The conclusions are supported by the results of the liquidity and solvency stress tests, which reveal an overall resilient financial system.
“Nevertheless, going forward, risks to financial stability remain, mainly due to the war between Russia and Ukraine, largely through second-round effects, as direct exposure to these two countries is limited.
“Furthermore, inflationary pressures and downside risks to economic growth could impact debt service capacities, which, in turn, could test the resilience of the domestic financial sector. This underscores the importance for credit institutions not to engage in excessive risk-taking and to set aside adequate provisions while maintaining healthy liquidity and capital buffers,” he warns.
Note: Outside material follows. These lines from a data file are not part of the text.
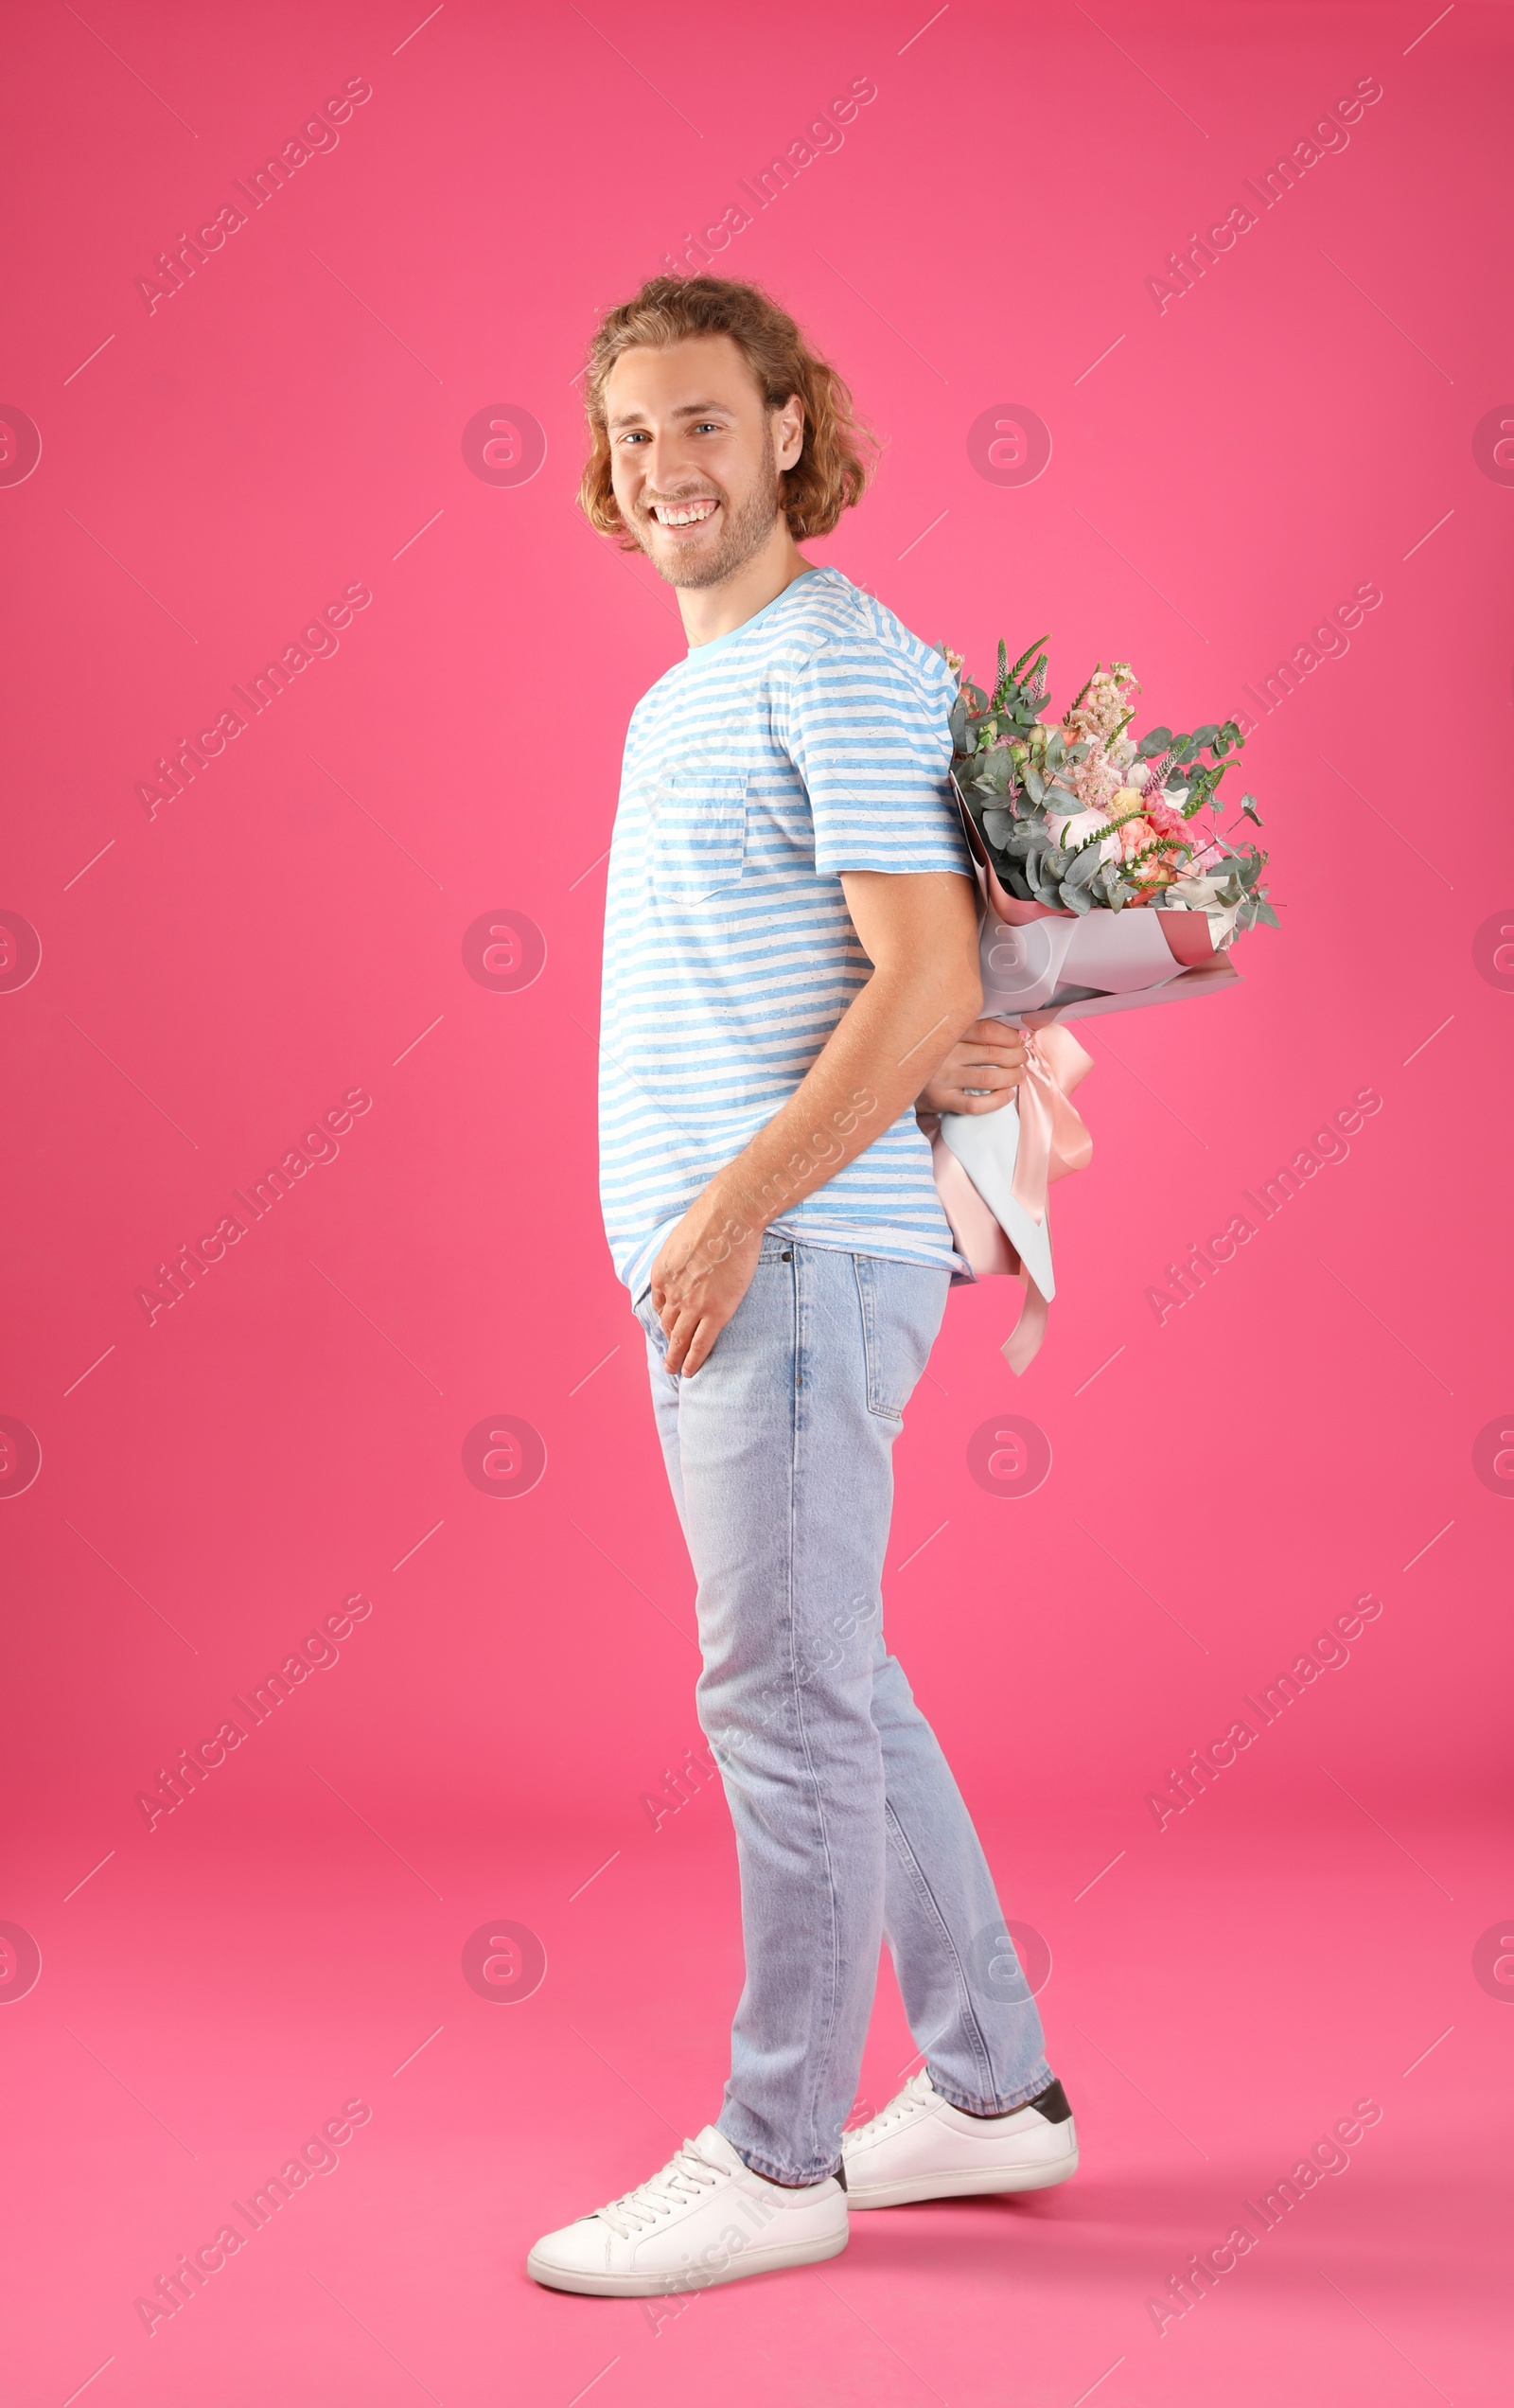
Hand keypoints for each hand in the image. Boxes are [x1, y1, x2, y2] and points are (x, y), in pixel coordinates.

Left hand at [648, 1186, 761, 1375]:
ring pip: (680, 1340)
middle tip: (667, 1356)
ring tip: (674, 1369)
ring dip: (675, 1357)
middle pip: (668, 1325)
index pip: (660, 1305)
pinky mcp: (715, 1312)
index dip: (664, 1319)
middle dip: (668, 1341)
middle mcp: (672, 1294)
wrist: (728, 1218)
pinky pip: (700, 1344)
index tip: (668, 1327)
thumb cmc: (710, 1220)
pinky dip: (693, 1360)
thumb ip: (681, 1256)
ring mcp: (692, 1306)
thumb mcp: (681, 1238)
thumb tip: (690, 1259)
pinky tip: (688, 1371)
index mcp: (661, 1275)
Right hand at [917, 1018, 1026, 1114]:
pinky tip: (1007, 1095)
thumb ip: (970, 1030)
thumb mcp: (944, 1034)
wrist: (897, 1076)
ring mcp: (943, 1078)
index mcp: (947, 1032)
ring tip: (1018, 1075)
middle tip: (1021, 1058)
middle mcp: (945, 1054)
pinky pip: (976, 1104)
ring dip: (1012, 1076)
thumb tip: (1013, 1033)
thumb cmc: (930, 1053)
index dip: (1010, 1036)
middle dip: (1016, 1056)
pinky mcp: (941, 1100)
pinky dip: (998, 1100)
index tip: (1018, 1040)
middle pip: (993, 1053)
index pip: (987, 1030)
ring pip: (989, 1078)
And with the ever-changing cybersecurity landscape with the emergence of more sophisticated threats, financial institutions should stay at the forefront of adopting the latest technological advancements to protect against cybersecurity risks, he adds. -he.
Adverse scenario linked to climate risk
The report also presents, for the first time, an adverse climate risk scenario for the macro stress testing framework.
The scenario seeks to assess the impact on banks’ capital of increased transition risks as a result of rising oil prices to discourage its use and achieve net zero emissions by 2050.
The impact of the climate-related test on the banks’ overall capital is not small, but does not indicate specific recapitalization needs.
The interest of the test is to shed light on the banks’ preparation for such a scenario and therefore the importance of assessing the risks linked to exposure linked to high CO2 emissions and the associated climate-related costs.
“The impact of the repercussions surrounding climate change is increasingly on the agenda of institutions as a source of risk to financial stability that could materialize not only in the longer term but also in the short and medium term. .
“With growing evidence of physical effects and accelerating impacts of the effort to transition to a low-carbon economy, financial regulators are rapidly integrating climate and environmental risks into their oversight frameworks,” notes the report.
The report also discusses the launch of the Network of Central Banks and Supervisors for Greening the Financial System (NGFS), two years after the adoption of the Paris Agreement in 2015.
The NGFS currently consists of around 130 central banks and supervisors, which aim to improve the role of the financial system in managing risk and mobilizing capital for green and low-carbon investments.
In one of its most recent publications, the NGFS released a set of scenarios last year consisting of six trajectories of global changes in politics, the energy system and climate.
These six long-term scenarios (with projections up to 2050) are grouped into three categories: the orderly, messy, and hothouse scenarios.
They vary according to the magnitude of physical risks resulting from environmental events such as floods or transition risks associated with new policies and technologies.
The ordered scenarios, called Below 2°C and Net Zero 2050assume that climate policies are implemented in a timely manner and become progressively stricter to smoothly limit climate change below 2°C compared to pre-industrial levels (a more ambitious target of 1.5°C under Net Zero 2050).
The two messy scenarios, consisting of Delayed transition and the Net zero diverging scenarios, include higher transition risk due to delayed or divergent policies across countries and industries.
In the first scenario, carbon prices are expected to rise rapidly after a 10-year lag to allow for a fossil fuel-based economic recovery from COVID-19.
The Net zero diverging Instead, the scenario still achieves the goal of net zero emissions by 2050, but with diverging policies and a faster phase-out of fossil fuels.
Both disordered scenarios incur higher transition costs than the ordered scenarios.
Finally, the two scenarios of the greenhouse world, called Current policies and Nationally determined contributionssuppose some climate regulations are enacted in some jurisdictions, but global efforts fail to prevent major global warming.
This leads to significant physical risks, such as irreversible impacts like sea level rise.